Purpose is Profit for B2B Companies
Not long ago, most companies considered maximising profits as their principal purpose. Today, purpose has a higher meaning, and a company’s response to environmental, social and governance (ESG) issues is an increasingly important measure of its success.
Employees, investors, and consumers are choosing to work with, invest in and buy from companies based on their responses to issues like racial and economic injustice, global conflicts and the climate crisis.
While business-to-consumer (B2C) companies often make headlines for their ESG commitments, business-to-business (B2B) companies are also being held accountable—not only for their own ESG commitments but also for those of their partners and their wider supply chain.

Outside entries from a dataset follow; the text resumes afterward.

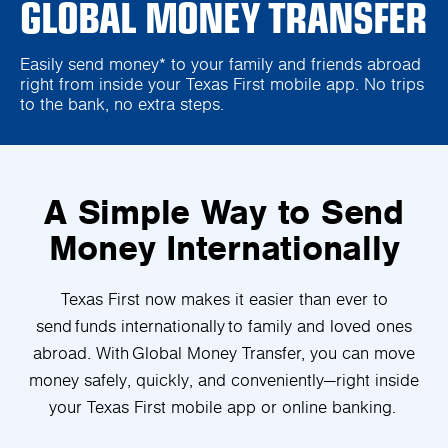
GLOBAL MONEY TRANSFER
Easily send money* to your family and friends abroad
right from inside your Texas First mobile app. No trips
to the bank, no extra steps.
A Simple Way to Send
Money Internationally
Texas First now makes it easier than ever to
send funds internationally to family and loved ones
abroad. With Global Money Transfer, you can move
money safely, quickly, and conveniently—right inside
your Texas First mobile app or online banking.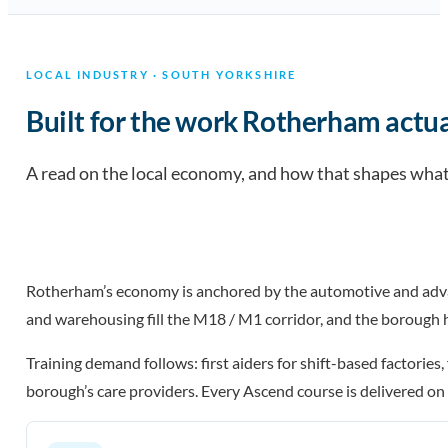
LOCAL INDUSTRY · SOUTH YORKSHIRE
Built for the work Rotherham actua
A read on the local economy, and how that shapes what 
Rotherham’s economy is anchored by the automotive and adva
and warehousing fill the M18 / M1 corridor, and the borough 
Training demand follows: first aiders for shift-based factories
borough’s care providers. Every Ascend course is delivered on y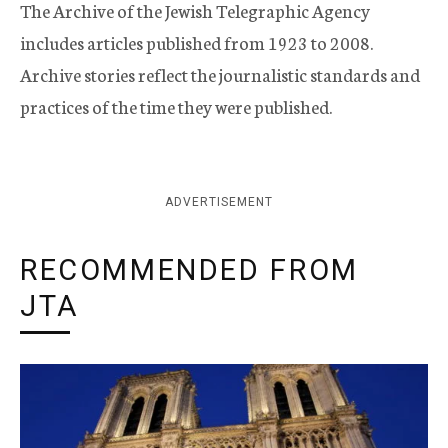
The Archive of the Jewish Telegraphic Agency
includes articles published from 1923 to 2008.
Archive stories reflect the journalistic standards and
practices of the time they were published.
ADVERTISEMENT
RECOMMENDED FROM
JTA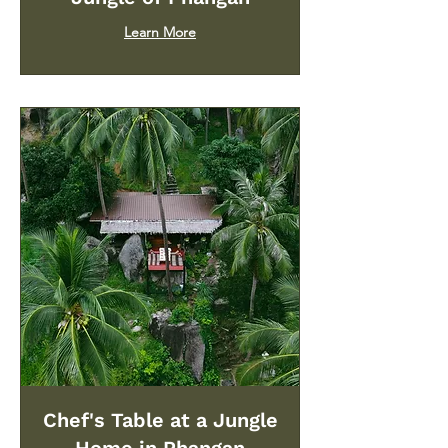
Learn More
Chef's Table at a Jungle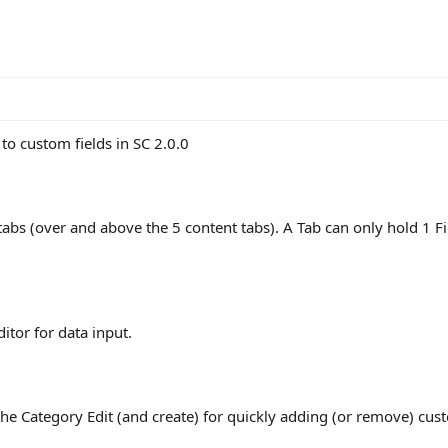
o custom fields in SC 2.0.0
tabs (over and above the 5 content tabs). A Tab can only hold 1 Fi
ditor for data input.
the Category Edit (and create) for quickly adding (or remove) custo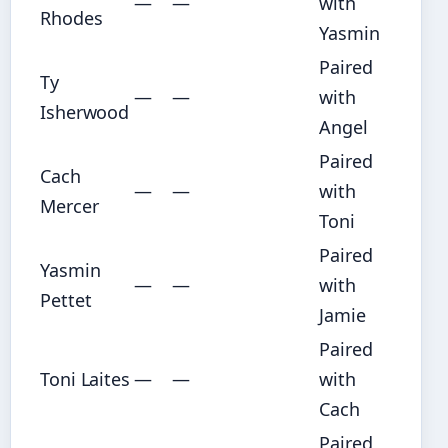
—
—
with
Rhodes
Yasmin
Paired
Ty
—
—
with
Isherwood
Angel
Paired
Cach
—
—
with
Mercer
Toni
Paired
Yasmin
—
—
with
Pettet
Jamie
Paired
Toni Laites
—
—
with
Cach
Paired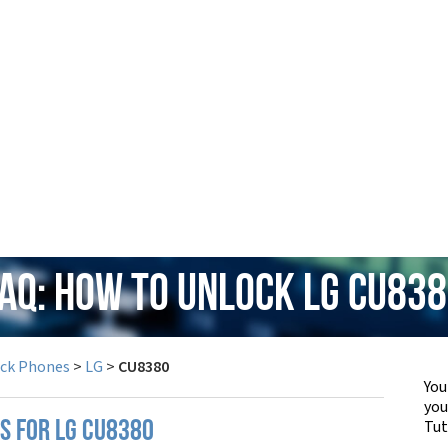
AQ: How to Unlock LG CU83
ock Phones
>
LG
>
CU8380
You
yo
Tut
PS FOR LG CU8380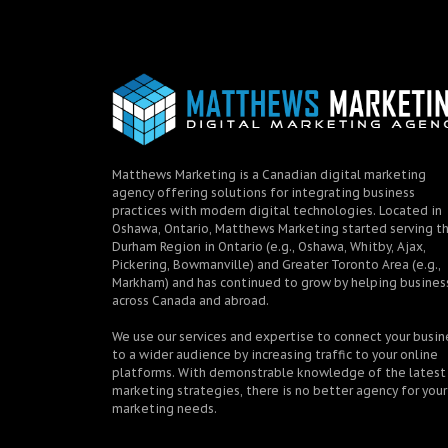
Matthews Marketing is a Canadian digital marketing
agency offering solutions for integrating business
practices with modern digital technologies. Located in
Oshawa, Ontario, Matthews Marketing started serving t
Durham Region in Ontario (e.g., Oshawa, Whitby, Ajax,
Pickering, Bowmanville) and Greater Toronto Area (e.g.,
Markham) and has continued to grow by helping busines
across Canada and abroad.
We use our services and expertise to connect your busin
to a wider audience by increasing traffic to your online
platforms. With demonstrable knowledge of the latest
marketing strategies, there is no better agency for your
marketing needs.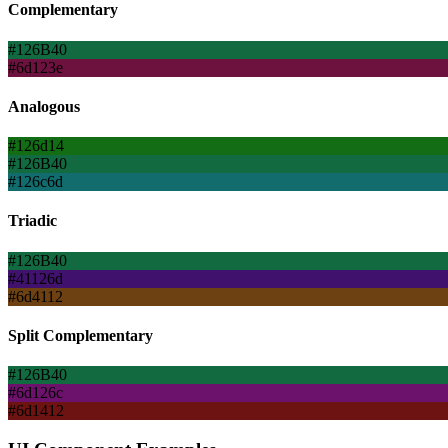
Complementary
#126B40
#6d123e
Analogous
#126d14
#126B40
#126c6d
Triadic
#126B40
#41126d
#6d4112
Split Complementary
#126B40
#6d126c
#6d1412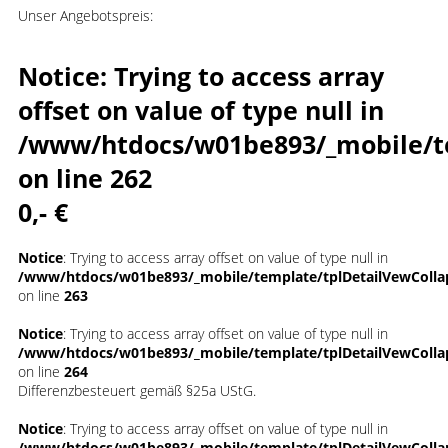
Unser Angebotspreis:
Notice
: Trying to access array
offset on value of type null in
/www/htdocs/w01be893/_mobile/t
on line
262
0,- €
Notice
: Trying to access array offset on value of type null in
/www/htdocs/w01be893/_mobile/template/tplDetailVewColla
on line
263
Notice
: Trying to access array offset on value of type null in
/www/htdocs/w01be893/_mobile/template/tplDetailVewColla
on line
264
Differenzbesteuert gemäß §25a UStG.
Notice
: Trying to access array offset on value of type null in
/www/htdocs/w01be893/_mobile/template/tplDetailVewColla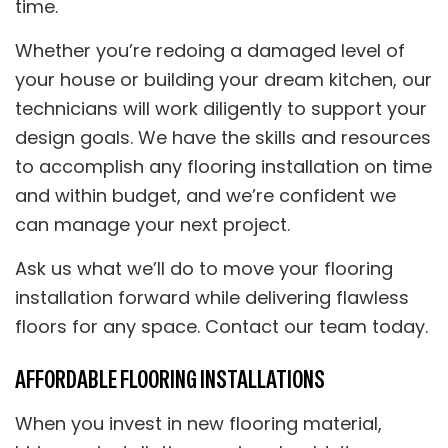
time.
Whether you’re redoing a damaged level of
your house or building your dream kitchen, our
technicians will work diligently to support your
design goals. We have the skills and resources
to accomplish any flooring installation on time
and within budget, and we’re confident we
can manage your next project.
Ask us what we’ll do to move your flooring
installation forward while delivering flawless
floors for any space. Contact our team today.
AFFORDABLE FLOORING INSTALLATIONS
When you invest in new flooring material,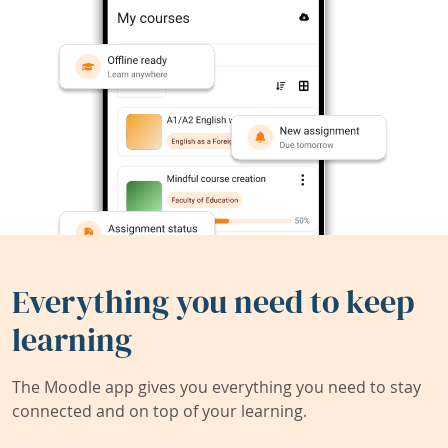
Everything you need to keep
learning
The Moodle app gives you everything you need to stay
connected and on top of your learning.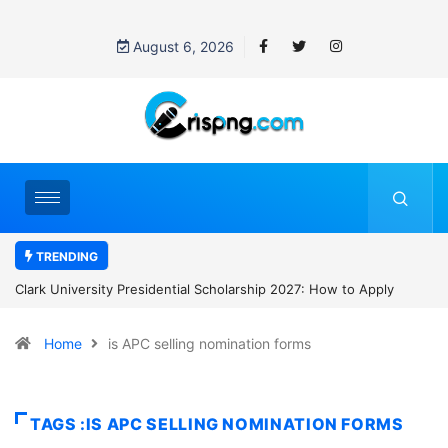
August 6, 2026
TRENDING
Clark University Presidential Scholarship 2027: How to Apply
Home
is APC selling nomination forms
TAGS :IS APC SELLING NOMINATION FORMS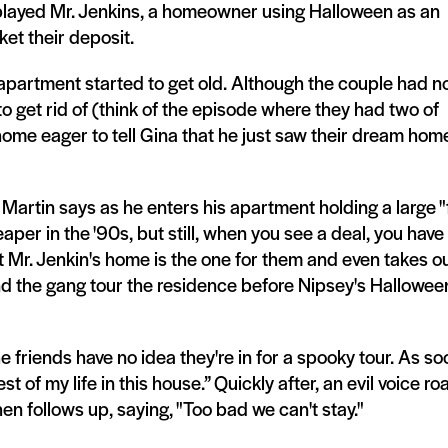
 played Mr. Jenkins, a homeowner using Halloween as an
ket their deposit.
 apartment started to get old. Although the couple had n
to get rid of (think of the episode where they had two of
home eager to tell Gina that he just saw their dream hom
 Martin says as he enters his apartment holding a large "
per in the '90s, but still, when you see a deal, you have
 Mr. Jenkin's home is the one for them and even takes ou
and the gang tour the residence before Nipsey's Hallowee
friends have no idea they're in for a spooky tour. As so
t of my life in this house.” Quickly after, an evil voice roa
hen follows up, saying, "Too bad we can't stay."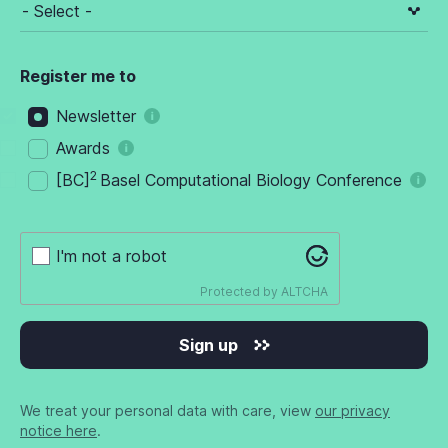
Register me to
Newsletter
Awards
2
[BC]
Basel Computational Biology Conference
I'm not a robot
Protected by
ALTCHA
Sign up
We treat your personal data with care, view
our privacy
notice here
.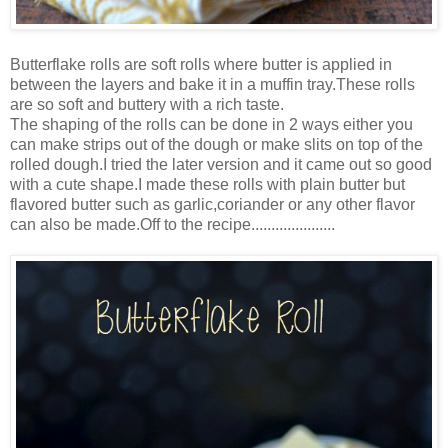
Butterflake rolls are soft rolls where butter is applied in
between the layers and bake it in a muffin tray.These rolls
are so soft and buttery with a rich taste.
The shaping of the rolls can be done in 2 ways either you
can make strips out of the dough or make slits on top of the
rolled dough.I tried the later version and it came out so good
with a cute shape.I made these rolls with plain butter but
flavored butter such as garlic,coriander or any other flavor
can also be made.Off to the recipe.....................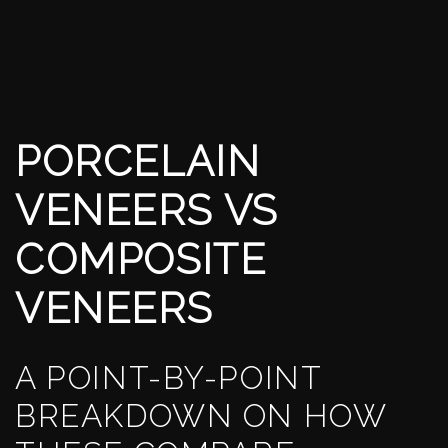
PORCELAIN
VENEERS VS
COMPOSITE
VENEERS
A POINT-BY-POINT
BREAKDOWN ON HOW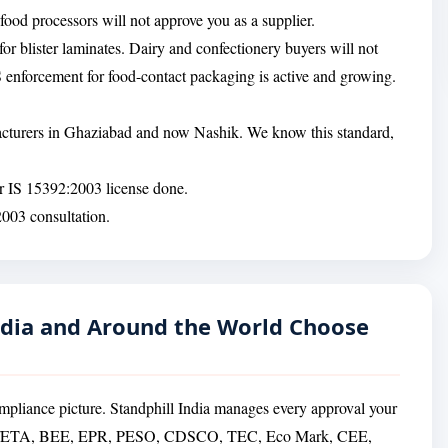
ood processors will not approve you as a supplier.
or blister laminates. Dairy and confectionery buyers will not
 enforcement for food-contact packaging is active and growing.
facturers in Ghaziabad and now Nashik. We know this standard,
ur IS 15392:2003 license done.
2003 consultation.
dia and Around the World Choose
mpliance picture. Standphill India manages every approval your
PC/ETA, BEE, EPR, PESO, CDSCO, TEC, Eco Mark, CEE,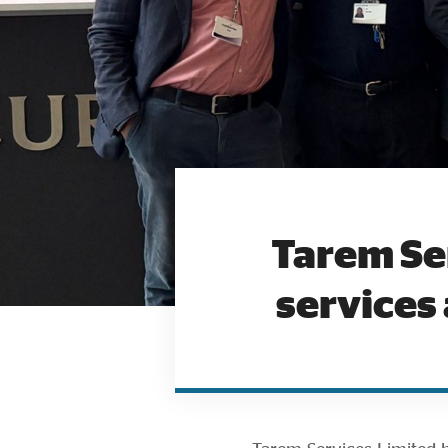
Tarem Se
services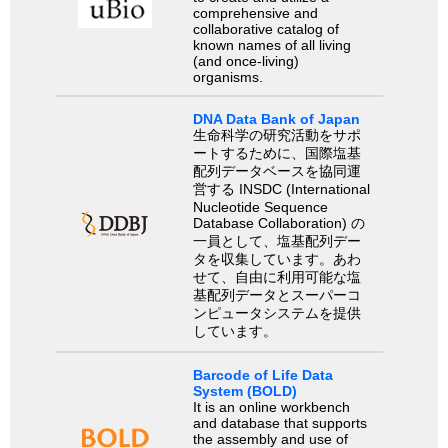
comprehensive and
collaborative catalog of
known names of all living
(and once-living)
organisms.
DNA Data Bank of Japan
生命科学の研究活動をサポ
ートするために、国際塩基
配列データベースを協同運
営する INSDC (International
Nucleotide Sequence
Database Collaboration) の
一員として、塩基配列デー
タを収集しています。あわ
せて、自由に利用可能な塩
基配列データとスーパーコ
ンピュータシステムを提供
しています。
Barcode of Life Data
System (BOLD)
It is an online workbench
and database that supports
the assembly and use of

This is highly influential on the UK economy, as the B2B sector accounts for an estimated 44% of its business turnover.
As part of our ongoing series on the mindset of the B2B buyer and to better understand how ESG considerations are impacting the B2B buying process, FleishmanHillard UK, in partnership with Opinium Research, surveyed 450 B2B business decision-makers and interviewed business leaders involved in the B2B decision making process for the B2B Buying Guide 2022.
Our research showed that ESG considerations top the list of reasons for companies to seek a new B2B partner. These businesses need suppliers that can help them do more than tick the ESG box. They need partners they can trust to do right by the environment, employees, and the community. Yet, most B2B buyers (76%) say that organisations aren’t doing enough to communicate their ESG commitments. The full report is available to download: 2022 B2B Buying Guide: The Impact of ESG on the B2B Buying Process.
What does this mean for communicators and marketers?
Firstly, ESG commitments are not only a core part of brand reputation for B2B companies, but they are also becoming a key purchase decision-making factor. ESG goals and considerations should be embedded into every aspect of the organisation. Commitments should be stated publicly and reported on rigorously. Most importantly, communicators and business leaders should continue to spur each other into action because when businesses unite, they can be a powerful force for good.